I have a spare 618 that I'm trying to piece back together. I purchased it as a basket case and it has lived up to that description. The spindle was "converted" to a dual thread. That means that someone threaded a 1"x8 tpi onto the 1"x10 tpi nose of the spindle. :nono: Now neither TPI will thread on all the way. I have a spare spindle from an Atlas horizontal mill that has the correct 1x10 nose.It looks like it may fit - has anyone ever done this? My only other option would be to machine away the current threads and press fit a collar which I would then thread. If you aren't familiar with the 618 lathes the early models had a 1x8 spindle thread and the later models had a 1x10. 
Thanks,
Chrispy


----------



## Mr.

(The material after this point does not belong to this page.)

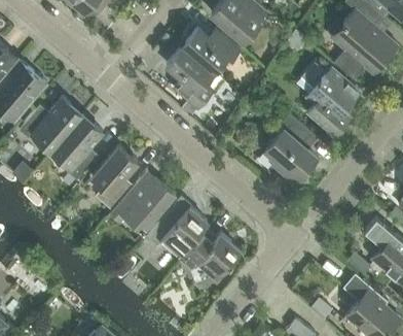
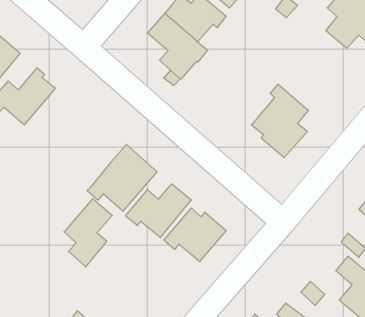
building: [298,61,359,136] -> none
building: [51,117,103,181] -> none
building: [93,146,138,210] -> [64,199,112,267]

Inquisitive (Feb 2, 2013)

I have an Atlas mill headstock casting and was looking into using a 618 spindle, but as I recall, they were sufficiently different in length/different bearings/different bull gear alignments to make the idea unworkable or unappealing. Since you have one of each, you could quickly determine whether I was right, or if there's a workaround.


----------



## wa5cab (Feb 2, 2013)

I for one would not trust a press fit spindle nose, even if you could get it close enough to zero runout to use.  Replacement spindles for mills are bound to be in shorter supply than replacement 618 spindles.  I would sell the mill spindle and use the funds to purchase the correct lathe spindle.  I.e., anything worth doing is worth doing right.

Robert D.


----------



## Chrispy (Feb 2, 2013)

Mr Inq - it does at first blush look close but different. I will do some measurements and report back here.

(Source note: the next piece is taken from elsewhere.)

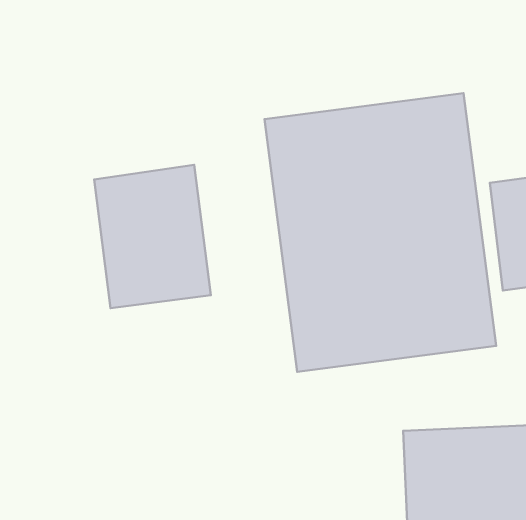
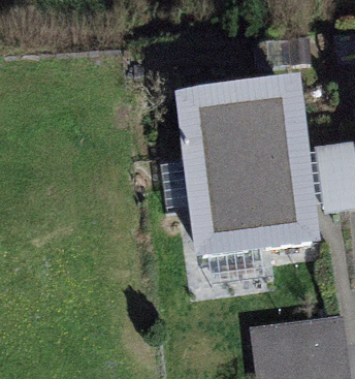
building: [94,165,211,308] -> none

Robert D. - you make some good points that I will have to consider. I think (please correct me if I'm wrong) that the threads are just to hold the chuck on while the register ( both the horizontal and vertical faces) at the back of the spindle is what actually squares and centers the chuck. I know this has been hotly debated before but that is my understanding. My thought with the sleeve was to only do it on the buggered thread area and to leave the register alone. It would however be much easier and less time consuming to buy the correct spindle.

Thanks guys,
Chrispy


----------



## wa5cab (Feb 3, 2013)

Chrispy,

I only have one mill manual, on the MFC/M1C/MHC. In it, there are a few parts whose part numbers begin with M6, meaning that they are also used on the later 6" lathes. But the spindle on the mill is M1-31 whereas the three 6" variants are L9-31, L9-31A and M6-31. Looking at the parts that fit onto the mill spindle, the front bearing and all four dust covers plus the back gear lock pin and associated detent spring and ball have M6 numbers. Everything else that goes on the spindle has M1 numbers. The rear bearing cup OD must be the same as the 6" one as the rear dust cover is an M6. But the cone must be different So I surmise that the remainder of the spinde is a different diameter and maybe different lengths.

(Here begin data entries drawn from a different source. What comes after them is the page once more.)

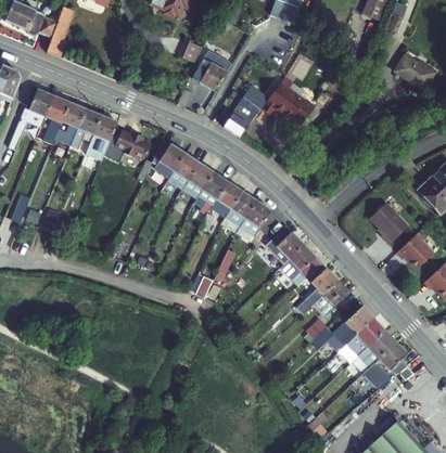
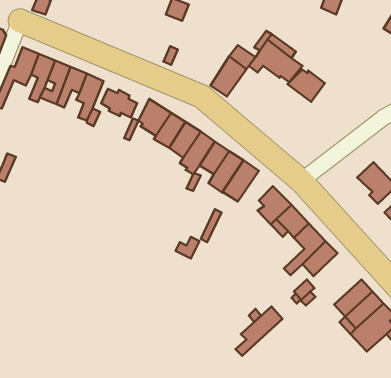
building: [192,50,231,91] -> none
building: none -> [287,70,325,102]
building: [327,307,373,355] -> [236,307,283,356]

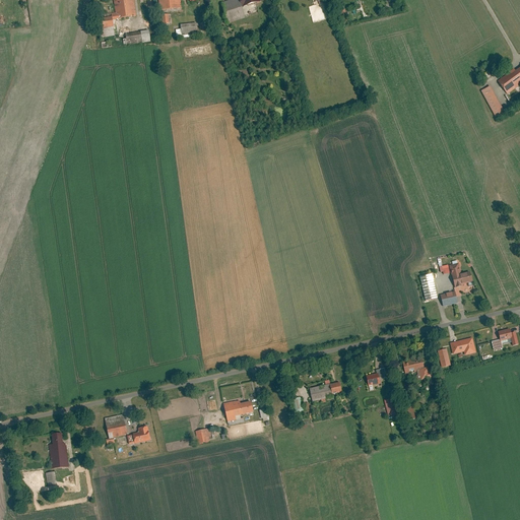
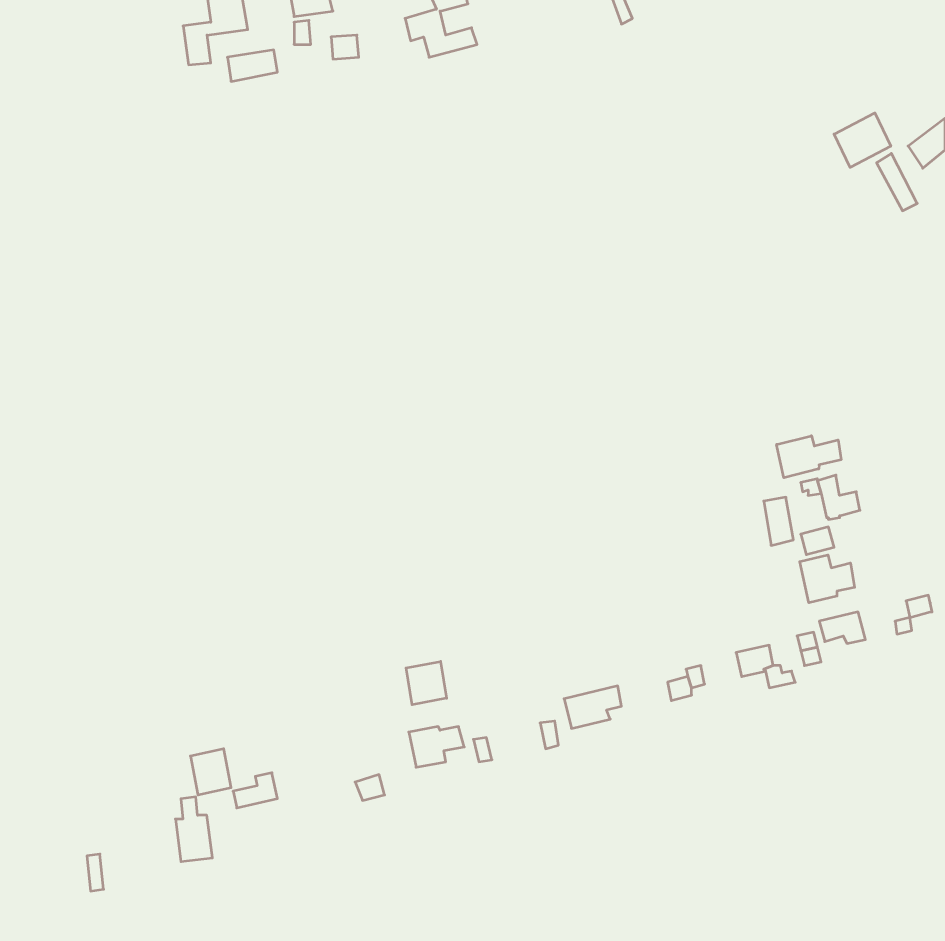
building: none -> [834,113,891,167]
building: none -> [777,436,841,478]
building: none -> [800,555,855,603]
building: none -> [406,661,447,705]
building: [50,432,70,467] -> [175,797,212,862]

My understanding of the register (round part and front of flange) is the same as yours. My reservations about turning the threads down and sleeving it are that the sleeve might come loose plus there wouldn't be much material left of the original spindle at the outer end of the 2MT hole.

Robert D.


----------



## Chrispy (Feb 3, 2013)

Robert,
Thanks for the info on the part numbers. Sounds like I'll be searching for a 618 1x10 spindle...
Chrispy


----------